TASK DETAILS —
An exact transcript of every entry is required, without any of the pictures.

Saved data entries
—————

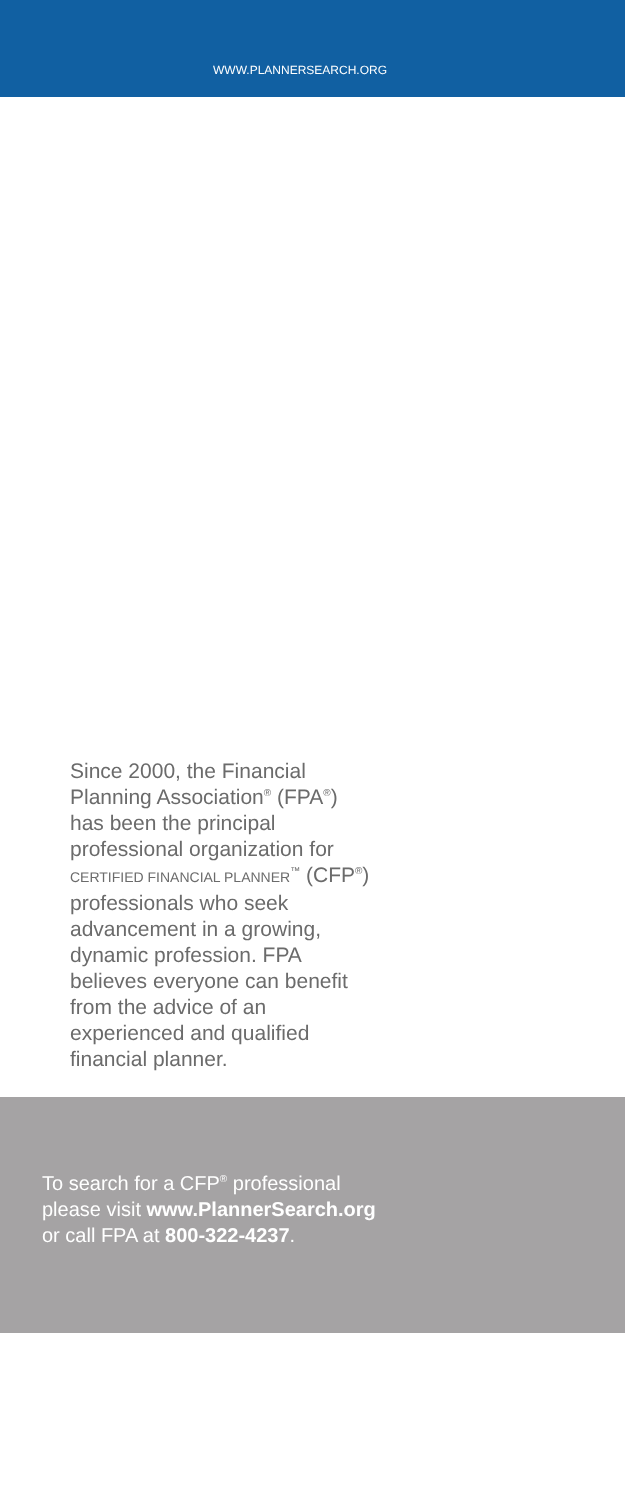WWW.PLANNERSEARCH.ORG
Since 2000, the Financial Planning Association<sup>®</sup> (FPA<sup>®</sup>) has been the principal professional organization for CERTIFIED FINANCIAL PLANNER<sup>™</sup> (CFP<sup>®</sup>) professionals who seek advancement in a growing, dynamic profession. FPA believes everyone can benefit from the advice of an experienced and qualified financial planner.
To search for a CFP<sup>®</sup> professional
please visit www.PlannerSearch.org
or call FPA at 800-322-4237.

—————

TASK SOLUTION —
WWW.PLANNERSEARCH.ORG
Since 2000, the Financial Planning Association<sup>®</sup> (FPA<sup>®</sup>) has been the principal professional organization for CERTIFIED FINANCIAL PLANNER<sup>™</sup> (CFP<sup>®</sup>) professionals who seek advancement in a growing, dynamic profession. FPA believes everyone can benefit from the advice of an experienced and qualified financial planner.
To search for a CFP<sup>®</sup> professional
please visit www.PlannerSearch.org
or call FPA at 800-322-4237.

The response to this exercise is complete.